▶ _Source extract_
December 12, 2012; Kansas City, MO, USA; Kansas City Royals pitchers James Shields (left) and Wade Davis speak during the press conference at Kauffman Stadium. Mandatory Credit: Denny Medley-USA TODAY Sports

I'm on board


Goodbye Wil Myers… Mandatory Credit: Matt Ryerson-USA TODAY Sports

I know you’re probably tired of reading about the Tampa trade by now…and while I was looking forward to writing about it, I’m not sure how excited I am to do so at this point…but I do have some things I’d like to say about the trade and state of the Royals.

First of all…a moment of silence for all the fans who are in mourning and hoping Elton John comes out with another version of “Candle in the Wind” in memoriam of Wil Myers’ Kansas City career.

Ok, now that we’ve all had a moment to reflect…

Was this a good deal? That’s hard to answer. And it can be argued many ways for either side. I’ll say this…I had very mixed emotions when I sat down to my computer Sunday night as the story started to break. I wound up monitoring the reactions until well after midnight…and went to bed still a little unsure of how I felt about the trade. The only thing I was sure of? I probably invest way too much emotion in this team.

▶ _Excerpted records_

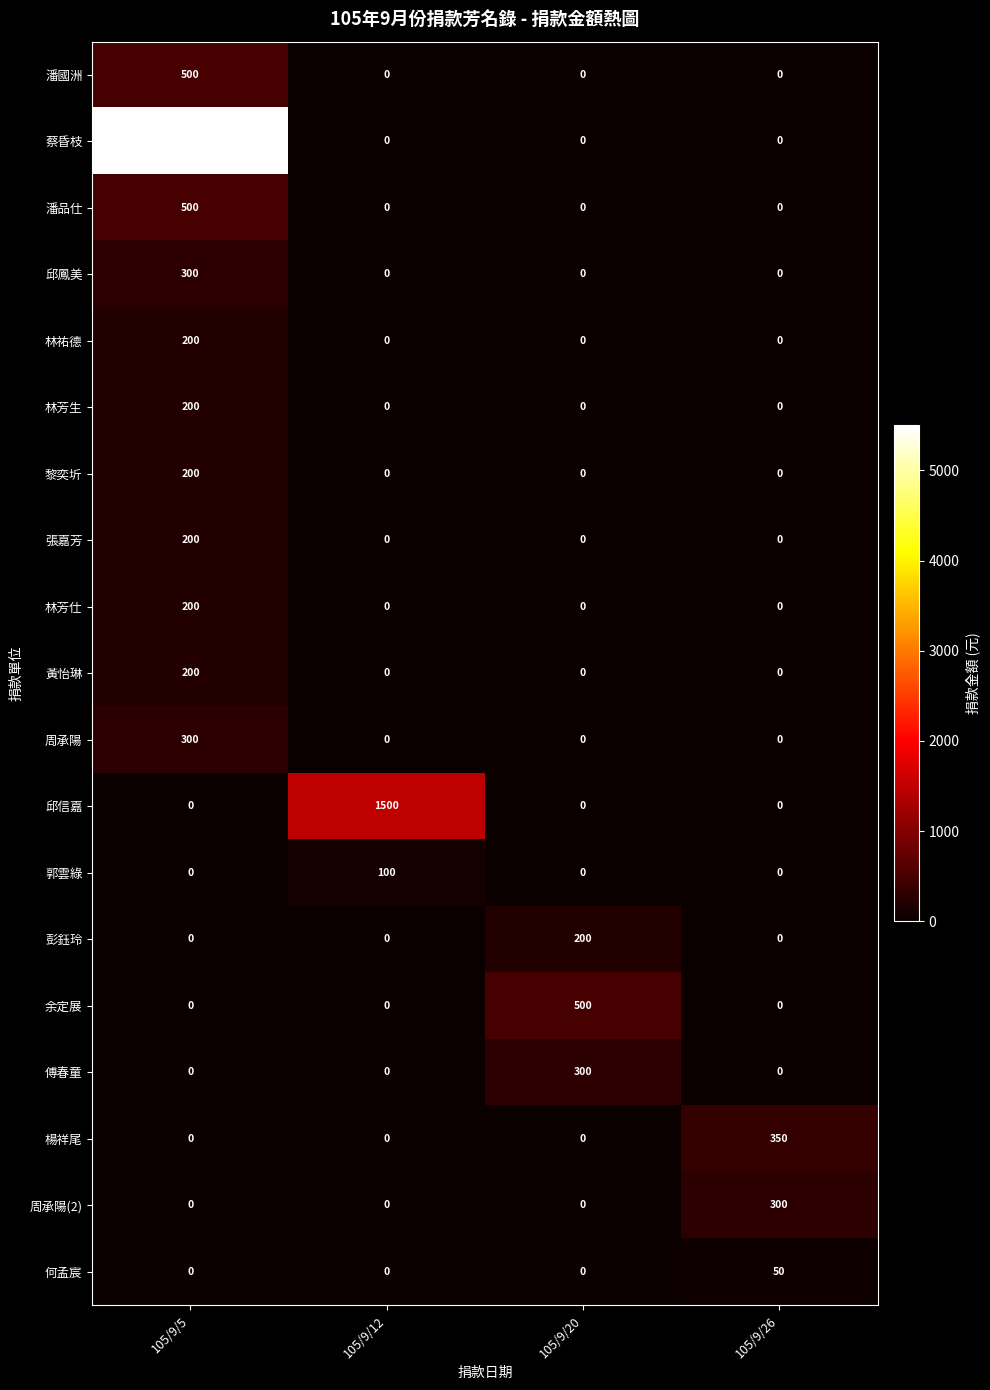

How many categories are shown in the chart?

4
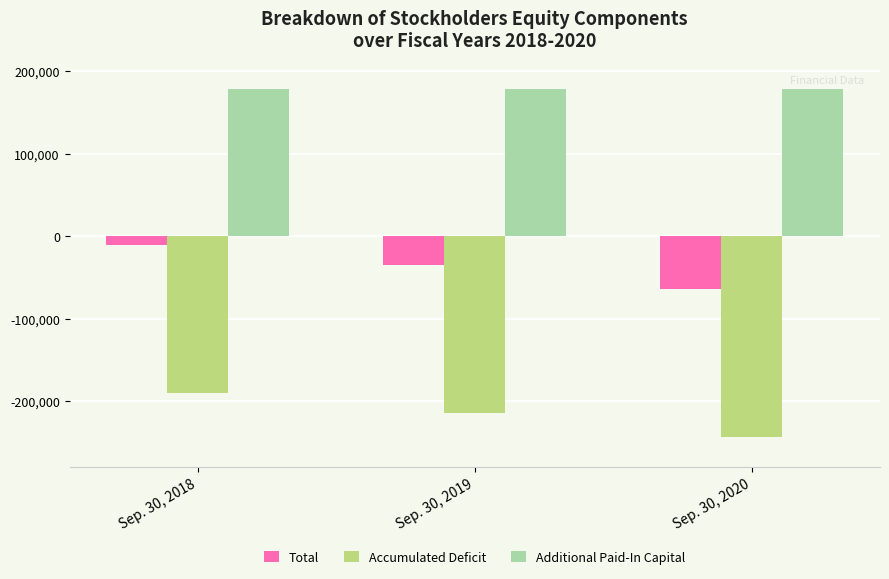

What is the value of the Total bar at the 3rd from the left?

-64176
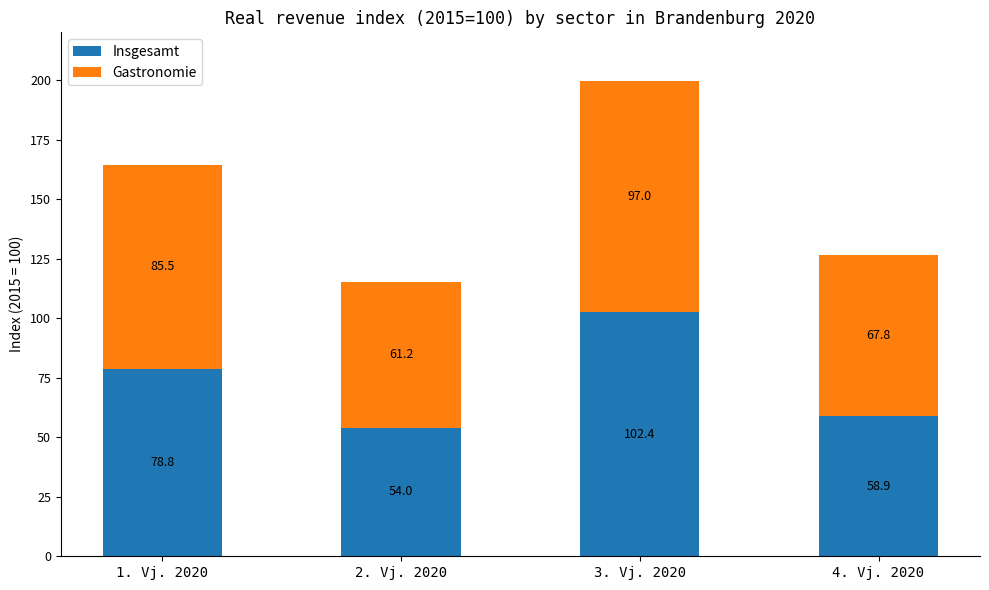

Reading right to left, transcribe the values for Insgesamt.

58.9	102.4	54.0	78.8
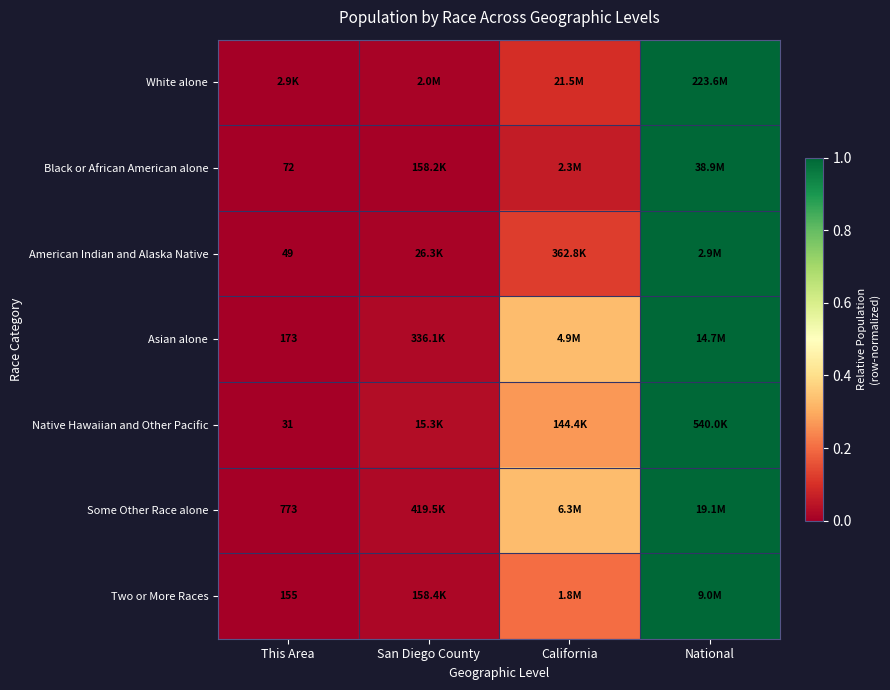

What is the total value across all series at California?

1.4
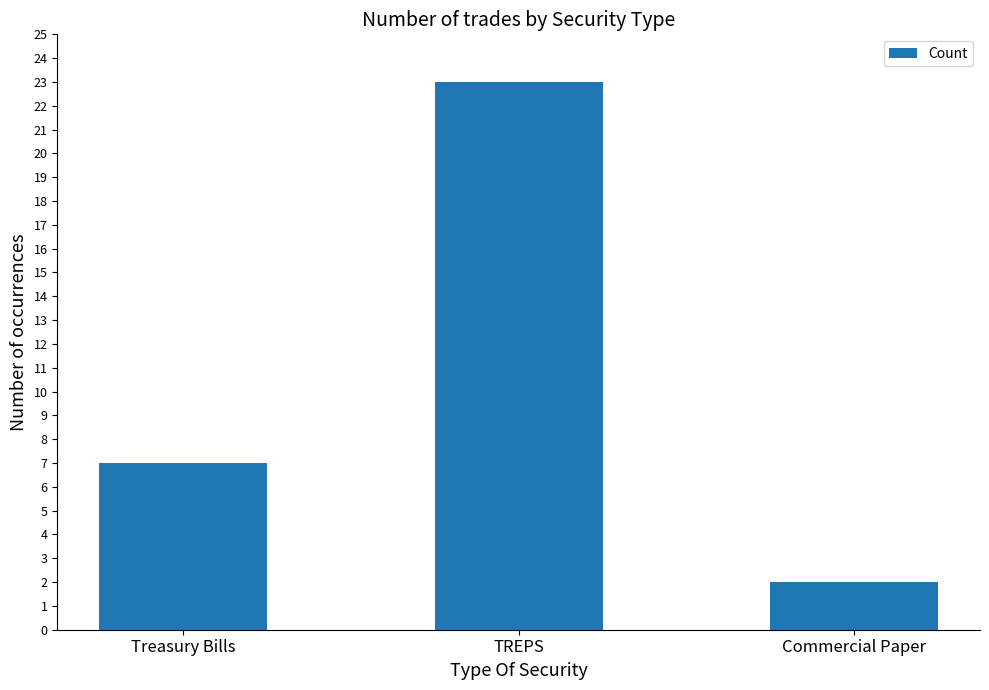

Count the values in the range 2 to 23.

3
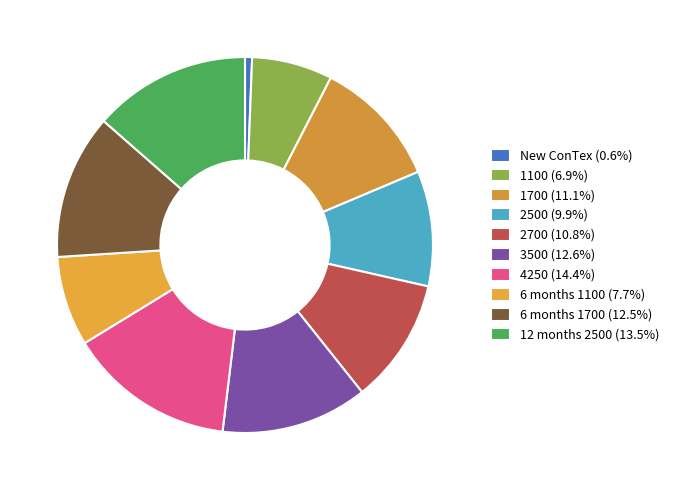

Count the number of slices in the pie.

10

▶ _Work to complete_
1. According to the blog post about the Tampa trade, on what night did the writer sit down at the computer as the story started to break?
2. Carry the blog post about the Tampa trade forward from its last sentence, keeping the same voice.

▶ _Results of the tasks_
1. Sunday night.

2.
As I rolled out of bed the next morning…sports radio talking heads were interviewing various “experts” on the topic…most to mixed reviews. The national sportswriters were split down the middle – some claiming the Royals were fleeced, some claiming they did great to land an ace another solid pitcher. It was on the drive to work that morning that I came to a decision – I’m on board with this. I do like this deal.

Let me get this out of the way…the whole “Did they overpay?” debate…I don’t know. My initial thought was “what the heck just happened??” But overpaid by whose standards? Did they overpay because Baseball America said these prospects were good? Because they have a lot of potential? Because a stat-head said it didn’t add up?

I don’t buy it. Look…I’m into all that just as much as the next baseball geek – trust me…I analyze and crunch numbers and follow the prospects and up-and-coming high school and college players. But…having the best farm system doesn’t mean crap. It’s nice…sure…but it doesn’t mean you’re going to win at the big league level – which is really all that matters. And, by the way, we still have a great farm system. The high-end prospects might be further away from the big leagues than Myers or Jake Odorizzi, but they are still damn good.

Anibal Sanchez – did we ever really have a chance? Mandatory Credit: H. Darr Beiser-USA TODAY Sports

The economics of baseball also come into play here. Is it stupid for KC to trade away players they can control on the cheap for several years for a high priced ace and another pitcher with a big league salary? I don’t know. I guess. And people want to argue that if KC can afford to add that salary…why don’t they go after Anibal Sanchez? Or Shaun Marcum? Or Ryan Dempster? Or bring Zack Greinke back?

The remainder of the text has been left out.